私はこの辻山氏の考え方に深く共感します。というのも、読書には「今はまだ読まない」けれど、いつかふと開いた瞬間に意味を持つという柔らかさと深さがあると感じているからです。積ん読にも価値がある――そう信じているからこそ、この視点にはとても励まされました。
Kindleの書棚に並ぶ、まだ読まれていない本たちの表紙を目にするたびに、私は「読むタイミングが来た」と感じ、どこか喜びにも似た気持ちを覚えます。再びその本と出会える瞬間を楽しみにできること自体が、読書の豊かさなのだと思います。
読書には、「今はまだ読まない」けれど、いつかふと開いた瞬間に意味を持つという柔らかさと深さがあります。一行だけが心に残ることもあれば、何年後かに再会したページが人生の転機となることもある。このように読書とは、常に現在の自分との出会い直しでもあるのです。(積ん読の関連記事)
さらに印象深かったのは、ニットデザイナー・三國万里子氏の言葉です。「なんてこの世界は広いんだろう!ひとりぼっちが山ほどいる!」――書棚の前で本を手にする大人たちを見て、彼女はそう感じたといいます。
この視点は、人間の本質的な孤独に光を当てます。誰かと一緒にいても、思考や感情の深い部分はひとりであり、それは例外ではなく普遍的なものです。 読書とは、その孤独の中で他者の言葉を通じて自分と向き合う営みです。他人の思考を借りることで、普段は気づかない自分の内面を照らし出す。まさに読書とは「他者の脳を借り、自分を知る行為」といえるでしょう。
本との出会いは偶然でも、その一冊が与える影響は偶然ではありません。理解や答えを求めるのではなく、読書は整理されていない感情や思考を優しく受け止め、自分と向き合う時間を提供してくれます。
最近、私はオーディオブックを活用して、過去に読んだ本を「耳で再読」するようになりました。目で文字を追う読書とは異なり、音声で言葉を受け取ることで、まるで著者と静かに対話しているかのような感覚が得られるのです。不思議なことに、以前とはまったく違う印象を受けることも多く、そのたびに新たな発見があります。 視覚と聴覚では脳の情報処理の仕方が異なり、それが気づきや感情の変化を引き起こしてくれます。

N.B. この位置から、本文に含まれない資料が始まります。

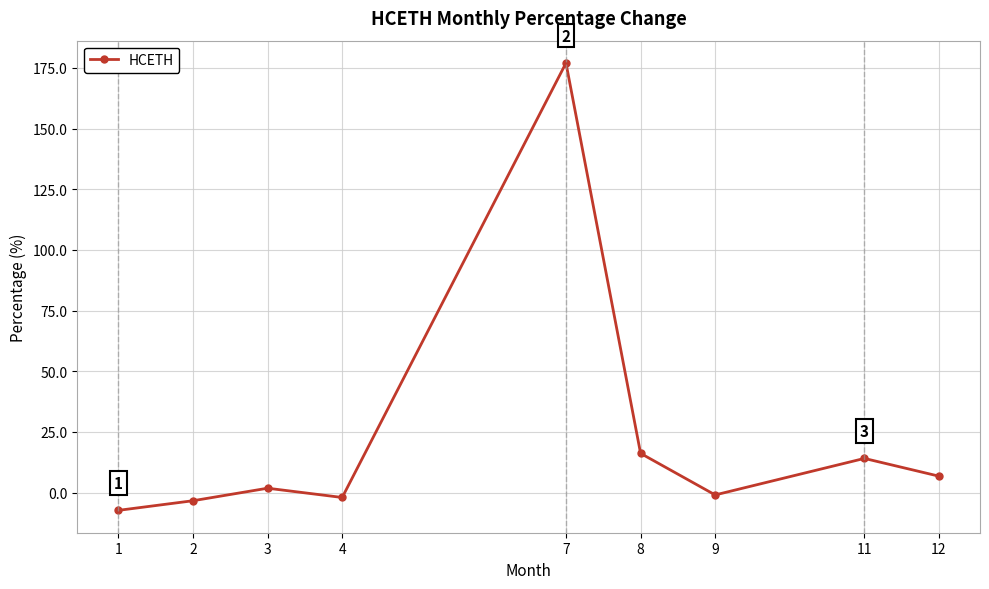

How many values exceed 1?

5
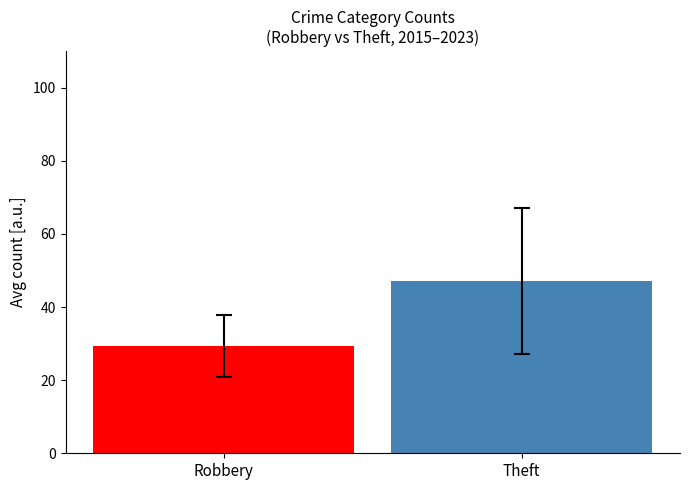

What is the maximum value shown in the chart?

47.1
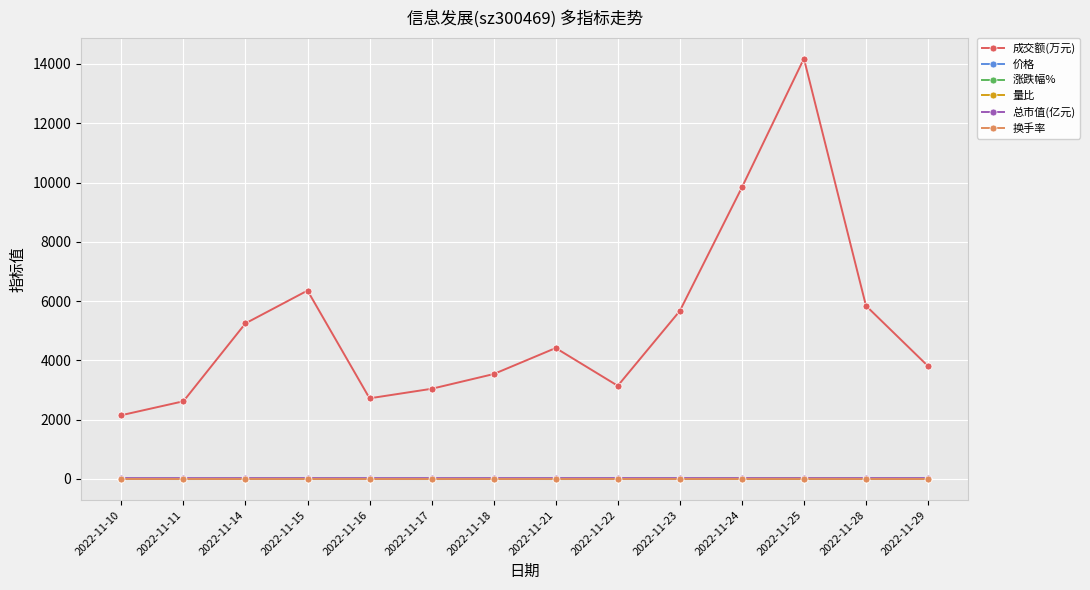

Which series has the largest total across all categories?

成交额(万元)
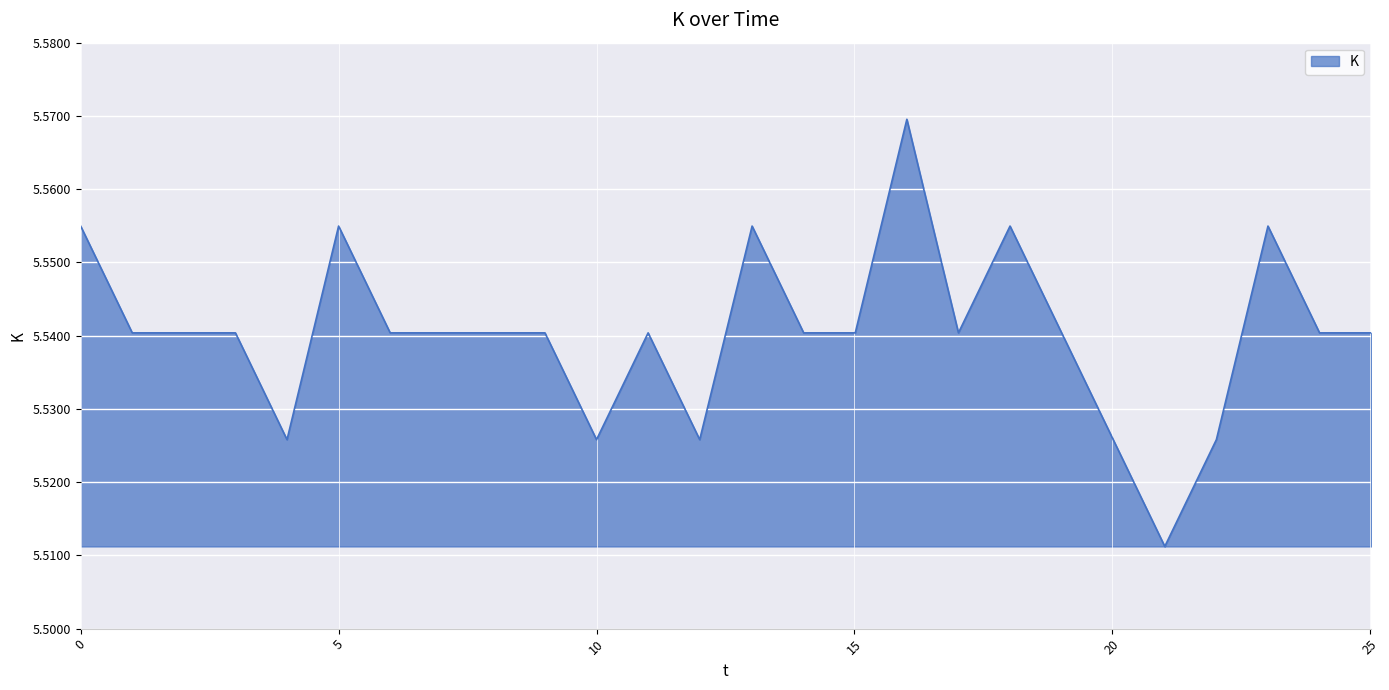

What is the sum of all values?

144.0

年齢や経験によって変わった「今の自分」と本が再び出会う手段として、オーディオブックは非常に有効だと感じています。読書は読むたびに姿を変える――その事実を、いま改めて実感しているのです。
これからも、ページを開くたびに新しい自分と出会える読書という営みを、大切にしていきたいと思います。本はただの情報の集合ではなく、自分自身を映し出す鏡であり、時に人生の道しるべにもなります。どんな形であれ、本との再会がもたらす気づきは、私たちの中に静かに、そして確かに積み重なっていくのです。